_Passage for review:_
I try to avoid linking to things I write other places, because I don’t want to become a self-promoter and I figure most of you probably know how to find my stuff at FanGraphs, WSJ, or ESPN anyway. But, I’m making an exception today, because my afternoon post over at FG is the kind of thing that I would have written here a few years ago, and I think it has quite a bit of relevance to the 2010 Mariners season. The post is entitled Accepting Randomness. Here’s the first few paragraphs, and you can read the rest over there.
Most of the conversations about the Dan Haren trade boil down to how a person feels about pitcher evaluation. There are clearly still a lot of people that simply believe that whatever happens is the pitcher’s responsibility, so if he gives up a bunch of hits and some home runs, he’s doing something wrong and that should be held against him. High BABIP or HR/FB rates are evidence of throwing too many hittable pitches, or that his stuff has deteriorated, or that his command isn’t as good as it was, or some other explanation that we haven’t yet figured out. But, whatever it is, it’s definitely something, and it’s definitely real.
These opinions are generally held because of the outright refusal to accept randomness. The idea that something could happen repeatedly, without cause, is very hard to for a lot of people to swallow. But it’s true, and it’s a very important concept to buy into when trying to project the future performance of baseball players. Random happens.

_Information shown:_
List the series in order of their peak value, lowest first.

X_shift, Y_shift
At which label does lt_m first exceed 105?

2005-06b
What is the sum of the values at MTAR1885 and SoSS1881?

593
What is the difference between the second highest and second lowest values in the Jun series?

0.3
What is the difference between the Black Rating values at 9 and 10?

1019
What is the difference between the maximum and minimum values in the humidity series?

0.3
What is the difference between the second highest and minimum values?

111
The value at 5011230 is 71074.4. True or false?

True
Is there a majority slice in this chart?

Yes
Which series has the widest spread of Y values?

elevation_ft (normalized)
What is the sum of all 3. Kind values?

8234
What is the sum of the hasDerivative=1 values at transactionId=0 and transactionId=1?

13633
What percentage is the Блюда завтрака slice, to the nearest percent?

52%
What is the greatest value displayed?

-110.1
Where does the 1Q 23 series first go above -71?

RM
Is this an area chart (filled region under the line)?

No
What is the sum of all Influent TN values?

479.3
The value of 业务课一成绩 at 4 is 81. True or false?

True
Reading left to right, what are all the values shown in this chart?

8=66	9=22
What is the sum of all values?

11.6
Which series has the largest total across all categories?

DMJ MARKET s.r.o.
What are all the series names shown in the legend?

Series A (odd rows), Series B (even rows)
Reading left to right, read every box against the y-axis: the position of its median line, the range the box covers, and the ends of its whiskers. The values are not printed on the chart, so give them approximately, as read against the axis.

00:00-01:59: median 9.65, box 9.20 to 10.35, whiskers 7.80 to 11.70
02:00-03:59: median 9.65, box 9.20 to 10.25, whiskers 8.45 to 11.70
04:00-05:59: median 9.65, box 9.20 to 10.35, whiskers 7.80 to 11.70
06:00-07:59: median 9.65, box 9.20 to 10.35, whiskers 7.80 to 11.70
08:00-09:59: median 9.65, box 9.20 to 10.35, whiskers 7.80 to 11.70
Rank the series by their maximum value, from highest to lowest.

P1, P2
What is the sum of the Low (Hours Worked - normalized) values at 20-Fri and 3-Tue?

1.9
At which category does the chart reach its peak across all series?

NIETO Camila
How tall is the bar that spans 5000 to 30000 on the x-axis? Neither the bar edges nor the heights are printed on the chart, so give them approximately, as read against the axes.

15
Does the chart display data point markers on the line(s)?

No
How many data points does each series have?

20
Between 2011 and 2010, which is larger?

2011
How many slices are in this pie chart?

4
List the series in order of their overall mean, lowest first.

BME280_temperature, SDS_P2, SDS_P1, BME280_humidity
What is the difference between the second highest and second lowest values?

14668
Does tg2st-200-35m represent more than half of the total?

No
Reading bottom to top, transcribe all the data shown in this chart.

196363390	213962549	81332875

_Parts of the exercise:_
A – What is the title of the afternoon post that the blog post links to?
B – Copy out the part of the blog post that opens with the words containing "I try to avoid" and closes with "rest over there.".
The records have no connection to the blog post.

_Answers to the problems:_
A – The post is titled "Accepting Randomness."

B –
I try to avoid linking to things I write other places, because I don’t want to become a self-promoter and I figure most of you probably know how to find my stuff at FanGraphs, WSJ, or ESPN anyway. But, I’m making an exception today, because my afternoon post over at FG is the kind of thing that I would have written here a few years ago, and I think it has quite a bit of relevance to the 2010 Mariners season. The post is entitled Accepting Randomness. Here’s the first few paragraphs, and you can read the rest over there.